Personalmente, ho ricoperto il ruolo di condirettore generale in una grande azienda dell’ICT e poi il presidente in una società di credito al consumo. Mentre scrivo presiedo una società specializzata nella
mobilità internazionale. Tre settori di cui ho cercato di capire le logiche e le dinamiche di mercato ma di cui sono rimasto fondamentalmente un ignorante. Se qualcosa di buono ho fatto in questi tre ambiti, a favore di queste tre aziende, è dovuto al fatto che ho competenze gestionali (che ho cercato di esercitare al meglio), ma soprattutto all’aver rispettato il lavoro e la professionalità dei tecnici e degli esperti di settore. Il mio compito era cercare di assicurare loro il miglior assetto affinché la loro professionalità si potesse esprimere. Mai ho tentato di insegnare ad altri un mestiere che non conoscevo (e che fondamentalmente continuo a non conoscere).
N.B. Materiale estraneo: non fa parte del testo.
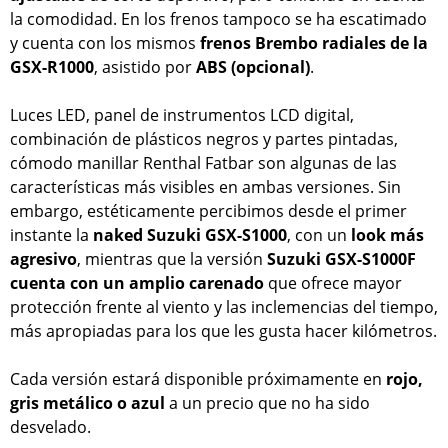
la comodidad. En los frenos tampoco se ha escatimado
y cuenta con los mismos
frenos Brembo radiales de la
GSX-R1000
, asistido por
ABS (opcional)
.
Luces LED, panel de instrumentos LCD digital,
combinación de plásticos negros y partes pintadas,
cómodo manillar Renthal Fatbar son algunas de las
características más visibles en ambas versiones. Sin
embargo, estéticamente percibimos desde el primer
instante la
naked Suzuki GSX-S1000
, con un
look más
agresivo
, mientras que la versión
Suzuki GSX-S1000F
cuenta con un amplio carenado
que ofrece mayor
protección frente al viento y las inclemencias del tiempo,
más apropiadas para los que les gusta hacer kilómetros.
Cada versión estará disponible próximamente en
rojo,
gris metálico o azul
a un precio que no ha sido
desvelado.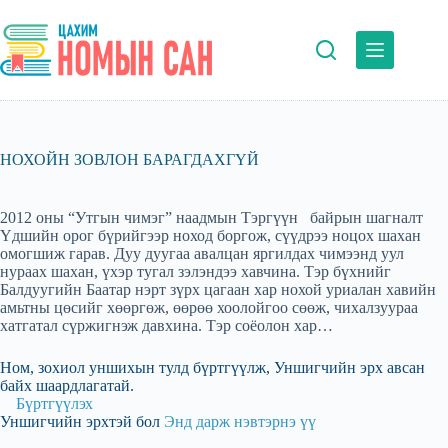
Skip
to
content
НОХОЙН ЗОВЛОН БАРАГДАХГҮЙ
2012 оны “Утгын чимэг” наадмын Тэргүүн байрын шагналт
Үдшийн орог бүрийгээр ноход боргож, сүүдрээ ноцох шахан
омогшиж гарав. Дуу дуугаа авалцан яргилдах чимээнд уул
нураах шахан, үхэр тугал зэлэндээ хавчина. Тэр бүхнийг
Балдуугийн Баатар нэрт зүрх цагаан хар нохой уриалан хавийн
амьтны цөсийг хөөргөж, өөрөө хоолойгоо сөөж, чихалзуураа
хатгатал сүржигнэж давхина. Тэр соёолон хар…
Ном, зохиол уншихын тулд бүртгүүлж, Уншигчийн эрх авсан
байх шаардлагатай.
Бүртгүүлэх
Уншигчийн эрхтэй бол
Энд дарж нэвтэрнэ үү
Questo non vuol essere un elogio dell’ignoranza ma, al contrario, un appello alla consapevolezza dei propri limiti e al rispetto e alla valorizzazione della competenza e del merito altrui. Molte volte chi siede più in basso sa più cose di chi siede più in alto: in molte imprese questo è ciò che avviene ogni giorno.
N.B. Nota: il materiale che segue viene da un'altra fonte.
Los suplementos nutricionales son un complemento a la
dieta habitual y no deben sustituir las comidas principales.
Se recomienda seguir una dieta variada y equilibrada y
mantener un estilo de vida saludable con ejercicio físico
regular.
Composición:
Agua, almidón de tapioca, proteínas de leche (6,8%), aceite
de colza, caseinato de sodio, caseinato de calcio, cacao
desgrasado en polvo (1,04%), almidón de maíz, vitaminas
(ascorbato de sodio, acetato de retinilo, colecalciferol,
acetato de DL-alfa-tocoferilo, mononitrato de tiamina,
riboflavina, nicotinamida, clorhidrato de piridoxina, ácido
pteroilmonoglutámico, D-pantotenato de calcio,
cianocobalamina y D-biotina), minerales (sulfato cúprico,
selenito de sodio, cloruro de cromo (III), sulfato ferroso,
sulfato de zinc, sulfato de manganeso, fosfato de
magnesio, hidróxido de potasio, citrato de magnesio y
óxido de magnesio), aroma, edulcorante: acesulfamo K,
Quando fui nominato dirigente, non dimenticherò mai ciò che il mio capo mi disse per l’occasione: «Se non sai fare una cosa non importa, la imparerai. C’è però una cosa fondamentale che devi assolutamente imparare subito e che dovrai sempre mettere in atto: non disturbare mai chi lavora davvero».
*** Paolo IACCI, 1955, estratto da Il paradosso dell’incompetenza, pp. 87-88, in Paolo Iacci, L’età del paradosso. Perché chiediamo tutto e il contrario di tutto nelle imprese e nella società, Egea, 2019.